Project partners

Commonwealth of Australia as represented by the Department of Infrastructure, Transport, Regional Development, Communications and the Arts (DITRDCA); and the iMOVE Cooperative Research Centre (CRC).

Research objectives

This study aims to answer the following research questions:

  1. What are the primary determinants of firm and residential location patterns across Australia?
  2. What are the drivers of or barriers to attracting and retaining businesses and households to regional cities, and how do they differ based on characteristics of businesses, households and regions?
  3. What are the possible long-term impacts of COVID-19 on firm and residential location decisions across metropolitan and regional cities?
  4. How are these impacts likely to influence resulting spatial patterns of employment activity and residential settlement within and across these cities?

Background and context

Australia’s population has become increasingly concentrated in the major state capitals. It is commonly accepted that bigger cities are more economically efficient than smaller cities. Economies of agglomeration imply that as more firms in related industries cluster together, their costs of production decline significantly, because of improved access to labour and supporting technologies and services, knowledge spillovers between firms, and the creation of local markets. This can lead to improved economic outcomes in terms of average income, employment growth, innovation and productivity levels, helping attract more residents to the region and spurring further population growth.

Efforts to develop smaller cities have been hindered by the absence of a consensus on whether and how to develop places outside the capital cities. Australia has followed a number of economic growth paradigms over the past 40 years, including perspectives informed by growth pole theory, approaches based on market liberalisation and globalisation, endogenous growth perspectives and policy perspectives drawn from the OECD that have emphasised infrastructure investment and the development of human capital. Despite these varied efforts, many parts of non-metropolitan Australia have either not grown, or have experienced population decline. While it is widely recognised that regional cities offer better quality-of-life, their stagnation and/or decline in Australia over recent decades has been attributed to a mix of weak economies, fewer employment and education opportunities, and diminished service provision.

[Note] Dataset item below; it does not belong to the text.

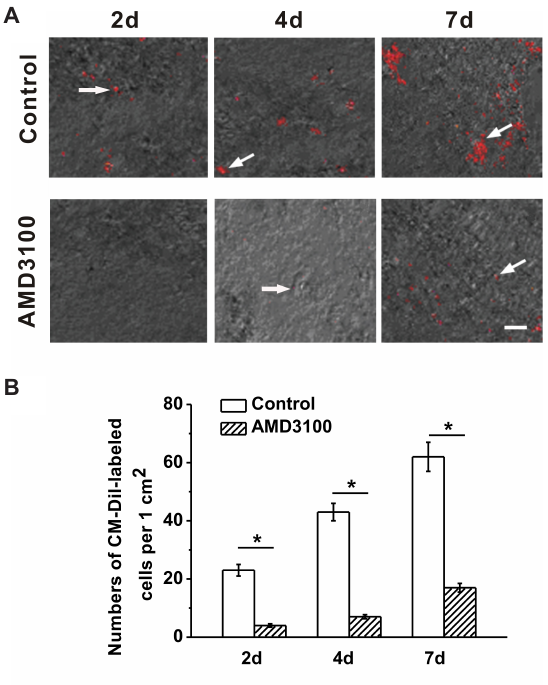
Figure 7. Inhibition of NSC migration under AMD3100 treatment. (A-C) The representative images of NSC migration from the neurospheres for 48 h in control, OGD-2 h and OGD- 5 h groups under 20 μg/ml AMD3100 treatment, respectively. Scale bar = 100 µm. The cells were stained blue for the nucleus. (D) Mean maximal distance migrated from the neurospheres for 10 h and 48 h. (E) Numbers of the migrated cells from the neurospheres. Data were presented as mean ± S.E.M.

The COVID-19 pandemic has disrupted these established patterns of firm and household location, through its far-reaching impacts across all aspects of daily life. Many businesses have allowed employees to work from home, whenever possible, although practice has varied between locations and between economic sectors. Schools and universities have partially or fully shifted to online teaching, and homes have become the educational environment for children as well as places of work. Household shopping behaviour and consumption patterns have shifted rapidly, with greater dependence on online shopping and e-commerce than before the pandemic.

Combined with other sociotechnical changes, these short-term disruptions due to COVID-19 could be indicators of more long-term shifts in preferences, with profound implications for extant land use patterns. For example, business surveys in the US find that more than half have permanently closed some or all of their office spaces since March 2020, when the pandemic first broke out, and it remains unclear if analogous trends are likely to be observed across Australian cities. In the context of residential settlement, the ABS reports that “the population of regional Australia grew by 70,900 people during 2020-21, in contrast to a decline of 26,000 for the capital cities... This is the first time since 1981 that Australia's regional population grew more than the capital cities”.

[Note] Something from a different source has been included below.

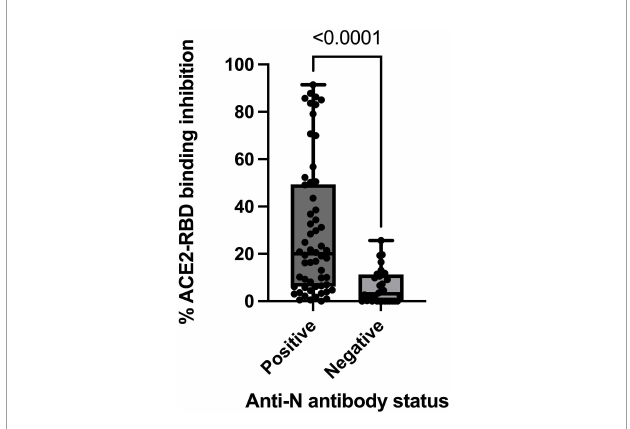
FIGURE2 ACE2-RBD protein-protein binding inhibition stratified by participant anti-nucleocapsid antibody status for total sub-cohort ( n =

However, evidence seems to be ambiguous on the magnitude and persistence of these effects. For example, in their analysis, the Commonwealth Centre for Population finds that “[our] central projection scenario sees a net shift in migration away from capital cities in favour of regional areas in 2020-21, before gradually returning towards the long-run average… Underscoring the uncertainty surrounding this topic, surveyed experts were split on the impact of COVID-19. Approximately half expect it to have no impact on migration patterns between cities and regions, with the other half expecting a slight shift in favour of migration from capital cities to regional areas”.

In summary, we are facing an unpredictable future that requires a resilient approach to urban and regional planning that insulates our cities and towns from similar future shocks. As the world has become increasingly urbanised and globally interconnected, it is prudent to assume that the ongoing pandemic will not be the last. Neither can it be assumed that the current COVID-19 pandemic will end in a timely and orderly manner. This is particularly the case given low vaccination rates in developing countries and the proven high propensity of SARS-CoV2 to mutate rapidly and unpredictably. Our study will offer insights on the potential impacts of these events and other related sociotechnical changes on the way we plan and build our cities in the future.